* Consigne *
Poursuivez le texte ci-dessous sur le Jeudi Saint et le sacerdoce, en reprenant juste après sa dernière phrase.

Le Jeudi Saint est le jour où le Seigneur donna aux Douze le devoir sacerdotal de célébrer, dans le pain et dans le vin, le Sacrement de son Corps et de son Sang jusqu'à son retour. A la place de l'Agneau pascal et de tous les sacrifices de l'Ancienne Alliance apparaît le don de son Corps et de son Sang, le don de lui-même. Ainsi, le nouveau culte se fonde sur le fait que, avant toute chose, Dieu nous fait un don, et nous, emplis de ce don, devenons siens : la création retourne au Créateur. Ainsi, le sacerdoce est également devenu une chose nouvelle : ce n'est plus une question de descendance, mais de se trouver dans le mystère de Jésus Christ. Il est toujours Celui qui donne et qui nous attire en haut vers lui. Lui seul peut dire: « Ceci est mon Corps, ceci est mon Sang ». Le mystère du sacerdoce de l'Eglise réside dans le fait que nous, misérables êtres humains, en vertu du Sacrement, pouvons parler avec son Moi : in persona Christi. Il désire exercer son sacerdoce à travers nous. Ce mystère émouvant, qui dans chaque célébration du sacrement, nous touche à nouveau, nous le rappelons de façon particulière le Jeudi Saint. Pour que la vie quotidienne ne ternisse pas ce qui est grand et mystérieux, nous avons besoin d'un souvenir spécifique comme celui-là, nous avons besoin de retourner à cette heure où Il a posé ses mains sur nous et nous a rendus participants de ce mystère.

Réfléchissons donc à nouveau sur les signes à travers lesquels le Sacrement nous a été donné. Au centre, il y a le geste très ancien de l'imposition des mains, à travers lequel Il a pris possession de moi en me disant : « Tu m'appartiens ». Mais à travers cela, il a également dit : « Tu es sous la protection de mes mains. Tu es sous la protection de mon cœur. Tu es préservé dans le creux de mes mains, et précisément ainsi, tu te trouves dans toute l'étendue de mon amour. Reste dans l'espace de mes mains et donne-moi les tiennes ».

[Enregistrements extraits]
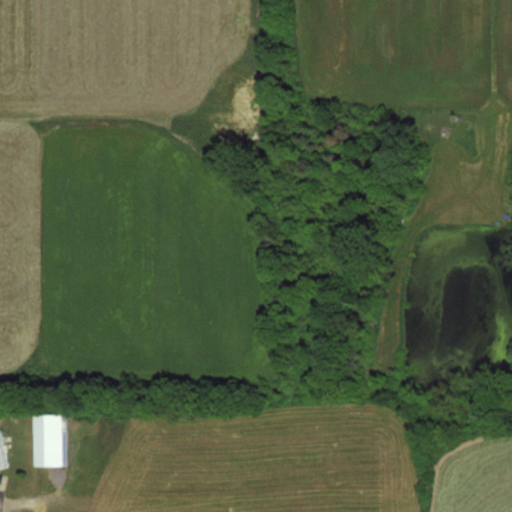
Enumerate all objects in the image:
building: (47, 438)
building: (50, 438)
building: (2, 449)
building: (2, 454)
road: (38, 499)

* Réponse attendue *
Nous rappelons également que nos mains ont été ointes avec l'huile qui est le signe de l'Esprit Saint et de sa force. Pourquoi précisément les mains ? La main de l'homme est l'instrument de son action, c’est le symbole de sa capacité à affronter le monde, précisément de « le prendre en main ». Le Seigneur nous a imposé les mains et veut à présent les nôtres afin qu’elles deviennent les siennes, dans le monde. Il veut qu'elles ne soient plus des instruments pour prendre les choses, les hommes, le monde pour nous-mêmes, pour en faire notre possession, mais qu’en revanche elles transmettent son toucher divin, en se mettant au service de son amour. Il veut qu'elles soient des instruments de service et donc une expression de la mission de la personne tout entière qui se porte garante de Lui et l'apporte aux hommes. Si les mains de l'homme représentent symboliquement ses facultés, et, plus généralement, la technique, comme pouvoir de disposer du monde, alors, les mains ointes doivent être le signe de sa capacité de donner, de sa créativité dans l’action de façonner le monde à travers l'amour, — et pour cela, nous avons besoin sans aucun doute de l'Esprit Saint. Dans l'Ancien Testament, l'onction est le signe de la prise de service : le roi, le prophète, le prêtre fait et donne plus que ce qui découle de lui-même. D'une certaine façon, il est exproprié de lui-même en fonction d'un service dans lequel il se met à la disposition de quelqu’un de plus grand que lui. Si Jésus se présente aujourd'hui dans l'Evangile comme l'Oint de Dieu, le Christ, alors cela veut précisément dire qu'Il agit sur mission du Père et dans l'unité du Saint Esprit et que, de cette façon, il donne au monde une nouvelle royauté, un nouveau sacerdoce, une nouvelle façon d'être prophète, qui ne se cherche pas lui-même, mais qui vit pour Celui en vue duquel le monde a été créé. Nous mettons aujourd'hui à nouveau nos mains à sa disposition, et nous le prions de nous prendre toujours à nouveau par la main et de nous guider.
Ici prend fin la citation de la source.